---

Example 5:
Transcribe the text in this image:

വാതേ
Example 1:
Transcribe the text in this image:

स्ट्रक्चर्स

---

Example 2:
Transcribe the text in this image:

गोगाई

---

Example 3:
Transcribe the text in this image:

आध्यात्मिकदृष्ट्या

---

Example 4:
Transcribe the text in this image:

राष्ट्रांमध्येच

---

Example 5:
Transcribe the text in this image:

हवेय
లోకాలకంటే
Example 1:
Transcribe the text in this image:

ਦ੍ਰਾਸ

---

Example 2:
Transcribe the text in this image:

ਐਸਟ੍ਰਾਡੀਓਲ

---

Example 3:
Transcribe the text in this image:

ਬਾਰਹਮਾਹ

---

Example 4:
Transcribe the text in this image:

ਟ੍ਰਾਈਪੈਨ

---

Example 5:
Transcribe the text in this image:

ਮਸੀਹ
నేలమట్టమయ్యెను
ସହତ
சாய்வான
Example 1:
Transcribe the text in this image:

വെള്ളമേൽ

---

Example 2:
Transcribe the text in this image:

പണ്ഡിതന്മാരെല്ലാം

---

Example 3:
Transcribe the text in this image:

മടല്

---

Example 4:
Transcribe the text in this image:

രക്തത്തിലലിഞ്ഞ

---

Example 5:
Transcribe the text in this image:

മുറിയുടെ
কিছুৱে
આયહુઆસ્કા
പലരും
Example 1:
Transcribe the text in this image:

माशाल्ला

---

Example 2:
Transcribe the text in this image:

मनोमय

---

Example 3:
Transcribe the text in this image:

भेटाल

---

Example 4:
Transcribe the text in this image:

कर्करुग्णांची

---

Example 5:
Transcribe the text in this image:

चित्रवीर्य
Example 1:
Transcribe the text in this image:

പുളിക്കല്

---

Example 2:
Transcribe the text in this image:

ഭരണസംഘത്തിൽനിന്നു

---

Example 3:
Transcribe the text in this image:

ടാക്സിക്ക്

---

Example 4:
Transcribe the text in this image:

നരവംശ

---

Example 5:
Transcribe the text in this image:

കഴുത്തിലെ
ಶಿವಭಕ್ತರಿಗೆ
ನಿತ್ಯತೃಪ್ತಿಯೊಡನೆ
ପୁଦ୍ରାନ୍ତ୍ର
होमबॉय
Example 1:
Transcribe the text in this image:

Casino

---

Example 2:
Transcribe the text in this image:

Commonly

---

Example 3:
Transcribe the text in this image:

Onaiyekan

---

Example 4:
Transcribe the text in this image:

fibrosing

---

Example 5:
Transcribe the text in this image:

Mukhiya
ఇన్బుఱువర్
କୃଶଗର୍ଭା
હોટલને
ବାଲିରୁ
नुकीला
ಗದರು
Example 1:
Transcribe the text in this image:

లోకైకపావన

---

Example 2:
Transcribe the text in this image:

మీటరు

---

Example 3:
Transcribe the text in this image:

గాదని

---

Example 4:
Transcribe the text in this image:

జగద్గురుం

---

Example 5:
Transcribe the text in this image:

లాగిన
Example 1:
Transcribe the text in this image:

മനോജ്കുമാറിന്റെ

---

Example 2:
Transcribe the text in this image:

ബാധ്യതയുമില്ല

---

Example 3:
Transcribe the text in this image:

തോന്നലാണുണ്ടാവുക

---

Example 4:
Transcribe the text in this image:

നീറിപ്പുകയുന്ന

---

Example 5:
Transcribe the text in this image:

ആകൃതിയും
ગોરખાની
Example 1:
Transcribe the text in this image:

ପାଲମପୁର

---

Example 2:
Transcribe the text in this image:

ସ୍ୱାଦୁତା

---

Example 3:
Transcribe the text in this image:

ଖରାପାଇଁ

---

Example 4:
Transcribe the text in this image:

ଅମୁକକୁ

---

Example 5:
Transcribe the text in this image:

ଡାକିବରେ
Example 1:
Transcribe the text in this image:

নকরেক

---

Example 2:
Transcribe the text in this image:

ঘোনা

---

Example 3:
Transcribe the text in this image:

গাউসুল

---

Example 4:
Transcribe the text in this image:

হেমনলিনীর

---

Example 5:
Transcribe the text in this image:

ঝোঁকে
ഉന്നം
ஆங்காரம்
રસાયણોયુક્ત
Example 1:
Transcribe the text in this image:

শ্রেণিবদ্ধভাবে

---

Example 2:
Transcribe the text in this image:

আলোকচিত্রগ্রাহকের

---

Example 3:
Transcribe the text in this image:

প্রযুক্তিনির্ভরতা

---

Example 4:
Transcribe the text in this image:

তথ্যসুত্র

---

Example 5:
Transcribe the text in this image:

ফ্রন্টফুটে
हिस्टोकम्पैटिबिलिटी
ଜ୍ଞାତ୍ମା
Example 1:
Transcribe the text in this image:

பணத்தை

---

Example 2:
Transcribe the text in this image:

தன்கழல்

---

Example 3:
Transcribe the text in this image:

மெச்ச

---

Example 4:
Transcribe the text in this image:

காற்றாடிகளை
__________________________________________________
> **Task details**
Please transcribe the entire listing exactly as given.

> **Result of this exercise**
---

Example 5:
Transcribe the text in this image:

വാതേ
Example 1:
Transcribe the text in this image:

स्ट्रक्चर्स

---

Example 2:
Transcribe the text in this image:

गोगाई

---

Example 3:
Transcribe the text in this image:

आध्यात्मिकदृष्ट्या

---

Example 4:
Transcribe the text in this image:

राष्ट्रांमध्येच

---

Example 5:
Transcribe the text in this image:

हवेय
లోకాలకంటే
Example 1:
Transcribe the text in this image:

ਦ੍ਰਾਸ

---

Example 2:
Transcribe the text in this image:

ਐਸਟ੍ਰਾਡੀਓਲ

---

Example 3:
Transcribe the text in this image:

ਬਾਰਹਮਾਹ

---

Example 4:
Transcribe the text in this image:

ਟ੍ਰਾਈਪੈਨ

---

Example 5:
Transcribe the text in this image:

ਮਸੀਹ
నేలమట్టమయ్యెను
ସହତ
சாய்வான
Example 1:
Transcribe the text in this image:

വെള്ളമേൽ

---

Example 2:
Transcribe the text in this image:

പണ്ഡിതന്മാരെല്ലാം

---

Example 3:
Transcribe the text in this image:

മടല്

---

Example 4:
Transcribe the text in this image:

രക്തത്തിലലിഞ്ഞ

---

Example 5:
Transcribe the text in this image:

മുറിയുടെ
কিছুৱে
આયહુઆસ્કા
പലരും
Example 1:
Transcribe the text in this image:

माशाल्ला

---

Example 2:
Transcribe the text in this image:

मनोमय

---

Example 3:
Transcribe the text in this image:

भेटाल

---

Example 4:
Transcribe the text in this image:

कर्करुग्णांची

---

Example 5:
Transcribe the text in this image:

चित्रवीर्य
Example 1:
Transcribe the text in this image:

പുളിക്കല്

---

Example 2:
Transcribe the text in this image:

ഭരണസംഘത്തിൽനിന്നു

---

Example 3:
Transcribe the text in this image:

ടാക്സിക്ക്

---

Example 4:
Transcribe the text in this image:

നരവംശ

---

Example 5:
Transcribe the text in this image:

കഴുത്തിലെ
ಶಿವಭಕ್ತರಿಗೆ
ನಿತ್ಯತೃಪ್ತಿಯೊಡನೆ
ପୁଦ୍ରାନ୍ତ୍ର
होमबॉय
Example 1:
Transcribe the text in this image:

Casino

---

Example 2:
Transcribe the text in this image:

Commonly

---

Example 3:
Transcribe the text in this image:

Onaiyekan

---

Example 4:
Transcribe the text in this image:

fibrosing

---

Example 5:
Transcribe the text in this image:

Mukhiya
ఇన్బుఱువర్
କୃଶଗର୍ଭା
હોટલને
ବାଲିରୁ
नुकीला
ಗದರು
Example 1:
Transcribe the text in this image:

లోకైకపావన

---

Example 2:
Transcribe the text in this image:

మీటరు

---

Example 3:
Transcribe the text in this image:

గాదని

---

Example 4:
Transcribe the text in this image:

జగద్గురుం

---

Example 5:
Transcribe the text in this image:

లాగిన
Example 1:
Transcribe the text in this image:

മനോജ്കുമാറിന്റെ

---

Example 2:
Transcribe the text in this image:

ബാധ്യതയുമില്ല

---

Example 3:
Transcribe the text in this image:

തോന്നലാണുണ്ടാവുക

---

Example 4:
Transcribe the text in this image:

നീറിപ്പുകയുന്ന

---

Example 5:
Transcribe the text in this image:

ആകൃതിയും
ગોરખાની
Example 1:
Transcribe the text in this image:

ପାଲମପୁର

---

Example 2:
Transcribe the text in this image:

ସ୍ୱାଦୁତା

---

Example 3:
Transcribe the text in this image:

ଖରାପାଇଁ

---

Example 4:
Transcribe the text in this image:

ଅମୁକକୁ

---

Example 5:
Transcribe the text in this image:

ଡାକିବରେ
Example 1:
Transcribe the text in this image:

নকরেক

---

Example 2:
Transcribe the text in this image:

ঘোনা

---

Example 3:
Transcribe the text in this image:

গাউসুল

---

Example 4:
Transcribe the text in this image:

হেমনলিনীর

---

Example 5:
Transcribe the text in this image:

ঝোঁকে
ഉന്നം
ஆங்காரம்
રસાયણોયુક્ત
Example 1:
Transcribe the text in this image:

শ্রেণিবদ্ধভাবে

---

Example 2:
Transcribe the text in this image:

আলোকচিত্রগ্রাহকের

---

Example 3:
Transcribe the text in this image:

প্রযুক্তিনির্ভরতা

---

Example 4:
Transcribe the text in this image:

তথ্যসুত্র

---

Example 5:
Transcribe the text in this image:

ফ্রন্টফুটে
हिस्टोकम्पैटिबिलिटी
ଜ୍ଞାତ୍ମା
Example 1:
Transcribe the text in this image:

பணத்தை

---

Example 2:
Transcribe the text in this image:

தன்கழல்

---

Example 3:
Transcribe the text in this image:

மெச்ச

---

Example 4:
Transcribe the text in this image:

காற்றாடிகளை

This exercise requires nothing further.